- Kutipan Teks
....................

1/27/2012

Roja



Makna roja’ adalah harapan yang baik atau optimis. Syaikh Utsaimin berkata: “Roja’ adalah keinginan seorang insan untuk mendapatkan sesuatu baik dalam jangka dekat maupun jangka panjang yang diposisikan seperti sesuatu yang bisa digapai dalam jangka pendek.” (lihat Syarh Tsalatsatu Ushul, hal. 57-58) Syaikh Abdullah bin Shalih Al Fauzan berkata: “Asal makna roja’ adalah menginginkan atau menantikan sesuatu yang disenangi…” (Hushuulul Ma’muul, hal. 79). Bahwa ketika seseorang beribadah kepada Allah maka didalamnya harus ada rasa optimis bahwa Allah akan memberikan pertolongan, rahmat dan ridho-Nya.
Maka lawan makna dari optimis adalah putus asa.

....................

- Tugas Latihan
A. Tulis ulang paragraf dalam teks tentang roja’ yang diawali "Makna roja’ adalah harapan" dengan lebih ringkas, tanpa menghilangkan fakta utamanya.
B. Kutiplah bagian teks tentang roja’ antara "Makna roja’ adalah harapan" dan "rahmat dan ridho-Nya.", termasuk kedua ujungnya, huruf demi huruf.

(Transkripsi isi halaman)
....................

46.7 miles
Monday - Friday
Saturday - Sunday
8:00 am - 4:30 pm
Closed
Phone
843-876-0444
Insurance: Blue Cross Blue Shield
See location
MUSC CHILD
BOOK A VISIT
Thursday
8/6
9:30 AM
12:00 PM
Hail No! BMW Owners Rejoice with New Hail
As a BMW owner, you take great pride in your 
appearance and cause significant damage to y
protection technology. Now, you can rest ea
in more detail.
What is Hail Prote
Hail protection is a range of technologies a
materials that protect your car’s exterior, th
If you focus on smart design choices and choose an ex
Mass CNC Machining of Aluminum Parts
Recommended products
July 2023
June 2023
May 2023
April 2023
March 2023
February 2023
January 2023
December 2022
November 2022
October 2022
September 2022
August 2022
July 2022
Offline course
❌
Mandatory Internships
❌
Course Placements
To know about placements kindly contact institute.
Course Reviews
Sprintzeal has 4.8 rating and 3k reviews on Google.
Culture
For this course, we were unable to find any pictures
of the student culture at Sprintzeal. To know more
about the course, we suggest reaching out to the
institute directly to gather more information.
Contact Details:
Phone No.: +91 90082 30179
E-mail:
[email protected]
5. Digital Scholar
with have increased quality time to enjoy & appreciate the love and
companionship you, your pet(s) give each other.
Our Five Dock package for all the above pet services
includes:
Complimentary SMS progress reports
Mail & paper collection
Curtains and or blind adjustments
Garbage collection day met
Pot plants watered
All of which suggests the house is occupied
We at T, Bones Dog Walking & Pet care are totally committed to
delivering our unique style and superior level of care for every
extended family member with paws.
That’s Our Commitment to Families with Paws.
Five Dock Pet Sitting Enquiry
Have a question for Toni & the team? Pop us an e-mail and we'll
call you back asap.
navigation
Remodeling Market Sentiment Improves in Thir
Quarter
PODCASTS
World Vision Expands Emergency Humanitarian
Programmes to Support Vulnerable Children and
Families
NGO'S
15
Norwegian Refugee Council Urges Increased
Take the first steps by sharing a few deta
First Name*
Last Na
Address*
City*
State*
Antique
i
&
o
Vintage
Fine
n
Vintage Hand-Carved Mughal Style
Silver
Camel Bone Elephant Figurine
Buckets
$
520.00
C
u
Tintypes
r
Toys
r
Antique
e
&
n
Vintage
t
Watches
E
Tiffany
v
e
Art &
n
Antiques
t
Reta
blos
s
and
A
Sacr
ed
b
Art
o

....................

- Kumpulan Jawaban
A. Roja’ berarti harapan yang baik atau sikap optimis. Syaikh Utsaimin (Syarh Tsalatsatu Ushul, hal. 57-58) menjelaskannya sebagai keinginan seseorang untuk mendapatkan sesuatu. Sesuatu itu bisa dalam jangka dekat maupun jangka panjang, tetapi diposisikan seperti hal yang bisa digapai dalam jangka pendek. Menurut Syaikh Abdullah bin Shalih Al Fauzan (Hushuulul Ma’muul, hal. 79), asal maknanya adalah menginginkan atau menantikan sesuatu yang disenangi. Saat beribadah kepada Allah, seseorang harus optimis bahwa Allah akan memberikan pertolongan, rahmat, dan ridho-Nya.

B.
Makna roja’ adalah harapan yang baik atau optimis. Syaikh Utsaimin berkata: “Roja’ adalah keinginan seorang insan untuk mendapatkan sesuatu baik dalam jangka dekat maupun jangka panjang yang diposisikan seperti sesuatu yang bisa digapai dalam jangka pendek.” (lihat Syarh Tsalatsatu Ushul, hal. 57-58) Syaikh Abdullah bin Shalih Al Fauzan berkata: “Asal makna roja’ adalah menginginkan atau menantikan sesuatu yang disenangi…” (Hushuulul Ma’muul, hal. 79). Bahwa ketika seseorang beribadah kepada Allah maka didalamnya harus ada rasa optimis bahwa Allah akan memberikan pertolongan, rahmat dan ridho-Nya.